True practitioners of Agile development rely on automated test suites to guard against regression errors and to enable code refactoring. While manual testing can be effective for testing individual feature enhancements, it is insane to attempt code refactoring without the ability to automatically determine if the application still works as expected after making extensive modifications to code that potentially affects wide swaths of application functionality.

When we first undertook iOS development, we were dismayed that the only automated testing we could do was the kind of API testing supported by frameworks such as OCUnit, an open source xUnit-type framework for Objective-C. Unit testing is of course important, but it's a tedious and onerous approach for testing complex UIs because it requires teasing apart the interface and its associated event handlers, and makes test scripts dependent on the API's of underlying event handlers rather than on the user interface itself.

While not an API in the traditional sense, the UI of an application is certainly an HPI (Human Program Interface) that provides a logical abstraction of higher-level application functionality similar to the way in which an API abstracts lower-level code. As such, it's quite natural to write tests that exercise such high-level abstractions directly, rather than peeling away those abstractions and testing their underlying implementations instead.

For example, in a typical calculator application with a graphical keypad and LED style display, you might want to test that 2 x 2 = 4. To automate testing without a UI, you write what the Apple documentation calls "logic tests" that exercise the non-UI code, and "application tests" that instance your application's controllers and call the handlers associated with the graphical keys on the calculator and verify that the display output has the expected result.

Writing these application tests requires understanding the underlying implementation of the user interface, and the resulting code is then dependent on the particular controllers being used.

In contrast, a functional automation script would look something like:

Tap Button 2

Tap Button X

Tap Button 2

Verify Output 4

FoneMonkey not only provides the ability to play such scripts, it also records them automatically. Figure 1 shows how FoneMonkey works with the UI software.

Figure 1: Functional Testing With FoneMonkey.

Let's take a look at how FoneMonkey is used to record and playback test scripts.

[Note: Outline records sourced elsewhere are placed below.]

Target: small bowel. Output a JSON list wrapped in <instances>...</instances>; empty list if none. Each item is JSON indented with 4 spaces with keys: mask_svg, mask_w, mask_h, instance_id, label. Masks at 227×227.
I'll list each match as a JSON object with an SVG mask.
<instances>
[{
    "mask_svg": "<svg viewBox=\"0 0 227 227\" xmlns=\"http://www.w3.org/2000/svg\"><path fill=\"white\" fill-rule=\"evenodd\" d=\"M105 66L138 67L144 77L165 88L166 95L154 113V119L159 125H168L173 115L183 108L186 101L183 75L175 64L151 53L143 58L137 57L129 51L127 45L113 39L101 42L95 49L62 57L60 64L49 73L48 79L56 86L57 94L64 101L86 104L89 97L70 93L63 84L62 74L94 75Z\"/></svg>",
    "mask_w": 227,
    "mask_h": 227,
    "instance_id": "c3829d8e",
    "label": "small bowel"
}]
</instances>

Welcome to The Monkey House

Although it would be nice if FoneMonkey were packaged as a framework bundle, such user-defined bundles are not currently supported by iOS, so FoneMonkey is instead packaged as a static library and a set of associated files including nibs and images. To use FoneMonkey, you create a testing build target in Xcode that duplicates your normal application build target, but also adds the FoneMonkey resource files and the library libFoneMonkey.a, as well as the additional linker option –all_load. For detailed setup instructions, see the FoneMonkey documentation.

The FoneMonkey Console

You build and run your new target in the familiar way in Xcode, but when the application is launched, the FoneMonkey Console "grafts" a window onto your app that drops down in front of your application window, providing controls for recording, playback, and script management.

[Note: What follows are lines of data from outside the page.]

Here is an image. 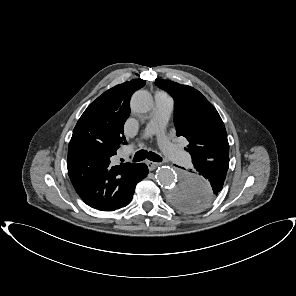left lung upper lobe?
<instances>
[{
  "mask_svg": "<svg viewBox=\"0 0 296 296\" xmlns=\"http://www.w3.org/2000/svg\"><path fill=\"white\" fill-rule=\"evenodd\" d=\"M155 84L175 100L174 124L177 136H184L189 141L185 149L190 153L192 162L229 159L226 129L215 107L190 86L169 80H156ZM195 203V198L183 200L179 196L175 205L195 211L192 209Z\"/></svg>",
  "mask_w": 296,
  "mask_h": 296,
  "instance_id": "left-lung-upper-lobe-1",
  "label": "left lung upper lobe"
}]
</instances>
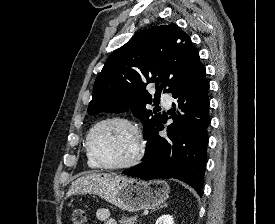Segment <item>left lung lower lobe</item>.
<instances>
[{"label": "left lung lower lobe", "instance_id": "0a47b994", "mask_svg": "<svg viewBox=\"0 0 275 224\" xmlns=\"http://www.w3.org/2000/svg\"><path fill=\"white\" fill-rule=\"evenodd\" d=\"M205 68L193 74L172 92L181 113L175 115L168 137L159 136L162 121L145 136L146 150L142 163L123 172L145 180L175 178L191 185L202 195L207 161V128L211 122Z\"/></svg>", "mask_w": 275, "mask_h": 224}]
</instances>
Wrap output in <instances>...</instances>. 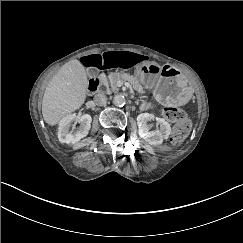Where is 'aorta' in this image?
Segmentation results:
<instances>
[{
    "instance_id": "762f6f07",
    "label": "aorta",
    "mask_w": 243,
    "mask_h": 243,
    "mask_svg": "<svg viewBox=\"0 0 243 243\" xmlns=\"http://www.w3.org/2000/svg\"><path fill=\"white\" fill-rule=\"evenodd\" d=\"M113 103L118 107H123L126 104V99L123 95H115L113 99Z\"/></svg>"
}]
</instances>
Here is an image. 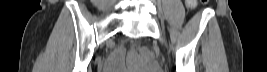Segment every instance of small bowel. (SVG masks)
<instances>
[{
	"mask_svg": "<svg viewBox=\"0 0 267 72\" xmlns=\"http://www.w3.org/2000/svg\"><path fill=\"white\" fill-rule=\"evenodd\" d=\"M187 5H188V7H190V8H194V7L196 6V1H194V0H189V1H187Z\"/></svg>",
	"mask_w": 267,
	"mask_h": 72,
	"instance_id": "small-bowel-1",
	"label": "small bowel"
}]
</instances>
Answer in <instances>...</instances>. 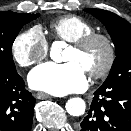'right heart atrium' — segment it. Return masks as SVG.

Figure 2: The FoneMonkey Console drops down in front of your application window and displays recording and playback controls.

In Figure 2, tapping the Record button hides the FoneMonkey Console and initiates recording. As you interact with your application, each user interface gesture is recorded as a UI component-specific command. If you stop interacting for a few seconds, the FoneMonkey Console reappears, and tapping the More button displays the recorded commands. You can edit an individual command by tapping on it to display the Command Editor in the FoneMonkey Console.